Agentic Ai Hub: Bundesministerium schickt KI-Agenten in 17 Kommunen
Das Bundesministerium für Digitales und Staatsmodernisierung (BMDS) hat mit einem Kick-Off-Event in Berlin(öffnet im neuen Fenster) den Agentic AI Hub gestartet. 17 Kommunen und zehn Start-ups nehmen an den 18 Pilotprojekten teil, bei denen KI-Agenten Routineaufgaben in der Verwaltung übernehmen sollen. Die Systeme prüfen Anträge auf Vollständigkeit, fordern fehlende Dokumente nach und bereiten behördliche Entscheidungen vor. Rund 400 Start-ups und knapp 200 Kommunen hatten sich auf den Aufruf Ende Januar beworben.
18 Pilotprojekte mit autonomen KI-Systemen
Bundesdigitalminister Karsten Wildberger sagte, Deutschland wolle KI nicht nur diskutieren, sondern einsetzen. Das Hub soll als Schnittstelle zwischen Verwaltung und KI-Start-ups fungieren und bürokratische Probleme in technische Prototypen übersetzen.

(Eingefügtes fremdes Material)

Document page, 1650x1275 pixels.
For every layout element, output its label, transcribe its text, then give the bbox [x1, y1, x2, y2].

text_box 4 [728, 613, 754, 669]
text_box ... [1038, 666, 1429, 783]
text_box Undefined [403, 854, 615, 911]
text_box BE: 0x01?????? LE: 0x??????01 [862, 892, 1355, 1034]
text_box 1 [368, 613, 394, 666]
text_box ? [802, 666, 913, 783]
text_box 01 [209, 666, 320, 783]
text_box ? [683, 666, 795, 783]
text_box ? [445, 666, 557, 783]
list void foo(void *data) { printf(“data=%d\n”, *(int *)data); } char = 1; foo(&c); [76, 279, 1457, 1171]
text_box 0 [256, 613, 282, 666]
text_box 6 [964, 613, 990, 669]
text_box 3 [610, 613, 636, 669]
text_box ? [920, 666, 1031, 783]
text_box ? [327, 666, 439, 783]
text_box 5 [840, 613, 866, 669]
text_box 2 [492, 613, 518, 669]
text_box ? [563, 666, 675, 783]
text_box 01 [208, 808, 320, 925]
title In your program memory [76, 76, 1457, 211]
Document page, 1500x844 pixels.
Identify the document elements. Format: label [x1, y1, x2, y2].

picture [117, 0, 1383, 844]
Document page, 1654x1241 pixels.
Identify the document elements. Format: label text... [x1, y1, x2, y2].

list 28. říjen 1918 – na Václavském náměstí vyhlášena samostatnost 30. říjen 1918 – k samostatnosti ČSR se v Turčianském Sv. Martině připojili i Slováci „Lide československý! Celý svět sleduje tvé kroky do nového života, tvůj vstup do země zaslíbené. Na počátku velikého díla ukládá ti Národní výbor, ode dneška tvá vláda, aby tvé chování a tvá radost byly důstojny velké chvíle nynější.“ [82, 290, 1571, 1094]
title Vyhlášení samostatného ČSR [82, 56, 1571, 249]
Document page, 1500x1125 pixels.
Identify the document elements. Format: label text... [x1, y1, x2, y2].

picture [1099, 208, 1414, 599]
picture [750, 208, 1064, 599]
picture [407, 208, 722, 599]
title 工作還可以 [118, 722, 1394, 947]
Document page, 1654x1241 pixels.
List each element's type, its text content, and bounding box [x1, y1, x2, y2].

Zu den beteiligten Start-ups gehören Summ AI, das in sieben Kommunen Prozesse per Sprachaufnahme nach BPMN-Standard(öffnet im neuen Fenster) modelliert, sowie Formfix, das Angehörige durch Pflegeantragsverfahren führt. In Frankfurt und Düsseldorf verarbeitet das Tool Forml unstrukturierte Dokumentendaten für Wohnberechtigungsscheine. Celonis soll in Nürnberg Stammdatenqualität verbessern und in München Einbürgerungsentscheidungen beschleunigen. Weitere Projekte betreffen automatisierte Posteingänge, KI-gestützte Besprechungsprotokolle und Orchestrierungsschichten für LLM-Anwendungen.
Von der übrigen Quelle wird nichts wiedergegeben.